Turkish voters went to the polls on Sunday for municipal elections, with all eyes on İstanbul, the national “jewel” that President Recep Tayyip Erdoğan hopes to pry away from the opposition, Agence France-Presse reported.
Erdoğan’s road to power in Turkey began in İstanbul when he was elected mayor of the large city straddling Europe and Asia in 1994.
His allies held the city until Ekrem İmamoğlu of the secular Republican People’s Party (CHP) wrested control five years ago.
As soon as he clinched re-election as president last May — he has been head of state since 2014 — Erdoğan launched the campaign to reclaim the city of 16 million people.
“İstanbul is the jewel, the treasure and the apple of our country’s eye,” the 70-year-old leader said at a rally in the city recently.
“Whoever wins İstanbul, wins Turkey,” Erman Bakırcı, a pollster from Konda Research and Consultancy, recalled Erdoğan once saying.
The Turkish president has named former environment minister Murat Kurum as his candidate.
The latest polls show that İmamoğlu — who edged out an Erdoğan ally in the 2019 election that attracted international headlines — has a slight lead.
However, analysts caution that opinion polls in Turkey have been wrong before and that the outcome is far from certain.

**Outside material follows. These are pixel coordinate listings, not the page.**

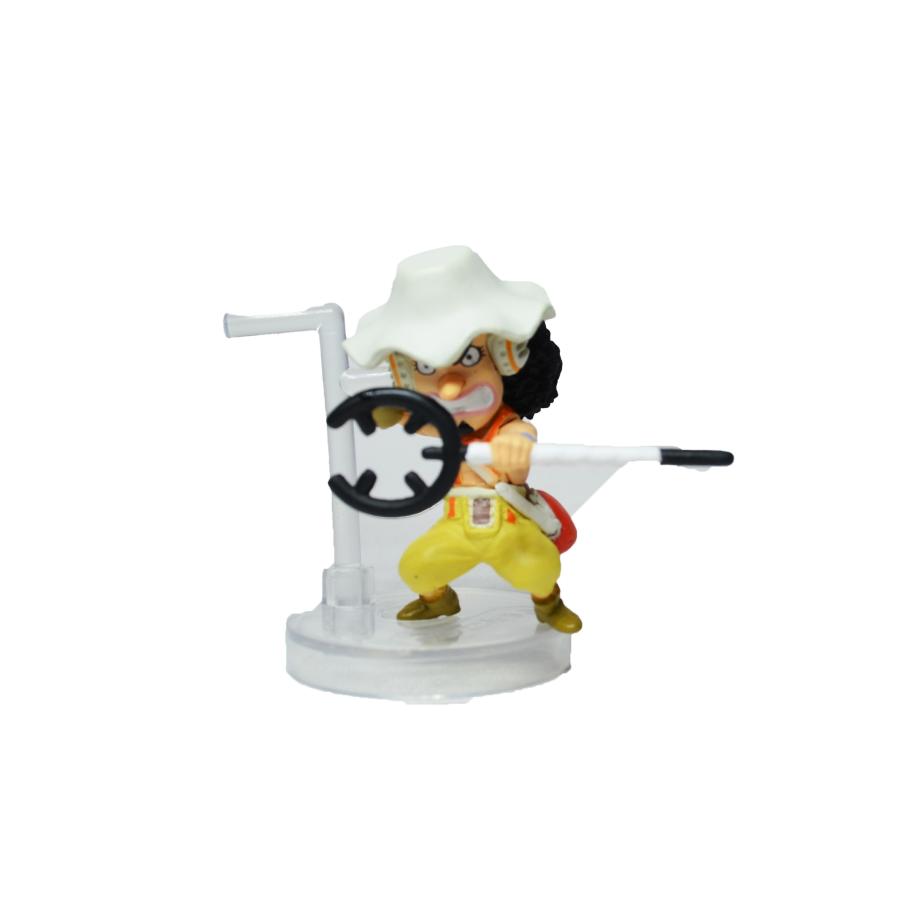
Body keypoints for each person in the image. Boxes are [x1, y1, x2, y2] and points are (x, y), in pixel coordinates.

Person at [343, 246, 581, 633]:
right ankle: (437, 600)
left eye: (470, 359)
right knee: (417, 567)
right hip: (457, 523)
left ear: (503, 358)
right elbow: (401, 417)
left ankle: (548, 603)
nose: (451, 387)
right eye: (426, 367)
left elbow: (520, 436)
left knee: (539, 568)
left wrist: (516, 447)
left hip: (508, 524)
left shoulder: (504, 426)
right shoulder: (435, 422)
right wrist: (385, 411)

The 2019 vote was controversially annulled, but Imamoglu won the re-run vote by an even greater margin, which turned him into an instant hero for Turkey’s notoriously fractured opposition and a formidable foe for Erdoğan.
More than a mayor’s race
Observers say that if İmamoğlu manages to retain the İstanbul mayor’s seat, he’ll be the main challenger to the ruling party in the next presidential elections, set for 2028.
Erdoğan has thrown all his energy into campaigning for his candidate.
The city has been plastered with posters showing Erdoğan and Kurum together.
On Saturday Erdoğan appeared at three campaign rallies in the city, pressing his message that Imamoglu, whose name he never mentions, is a “part-time mayor” consumed by his presidential ambitions.
“İstanbul has been left to its own devices these past five years. We hope to save it from disaster,” he said before heading to prayer at the famed Hagia Sophia mosque.
İmamoğlu has focused his campaign on local issues and defended his achievements in office.
“Every vote you give to the CHP will mean more metros, creches, green spaces, social benefits and investment,” he has promised.
Massive inflation
Some 61 million voters will choose mayors across Turkey’s 81 provinces, as well as provincial council members and other local officials.
The opposition has been fractured ahead of the polls, in contrast with the local polls five years ago.
This time around the main opposition party, the social democrat CHP, has failed to rally support behind a single candidate.
The pro-Kurdish DEM Party, for example, the third largest in the 600-seat parliament, is fielding two candidates for Istanbul mayor, whereas in the 2019 race it agreed to stay out of the vote to implicitly support the opposition.
İstanbul’s ballot paper on Sunday will have 49 candidates and will be 97 centimeters long.
The election is being held with inflation at a whopping 67 percent and a massive loss in value of the lira, which slid from 19 to the dollar to 31 to the dollar in one year. Analysts say this could work in favor of the opposition.
Observers say that wins for his candidates in the main cities will embolden Erdoğan.
“If he manages to regain Istanbul and Ankara, Erdoğan will see it as encouragement to amend the constitution to stand in 2028,” said Bayram Balcı, a researcher at the Centre for International Study and Research at Sciences Po university in Paris.
“But if İmamoğlu manages to keep his seat, he will have won the battle within the opposition,” he said.
Polls opened at 0400 GMT in the east of the country and were due to close at 1400 GMT in the west, including İstanbul.
The first estimates are expected to be released late on Sunday.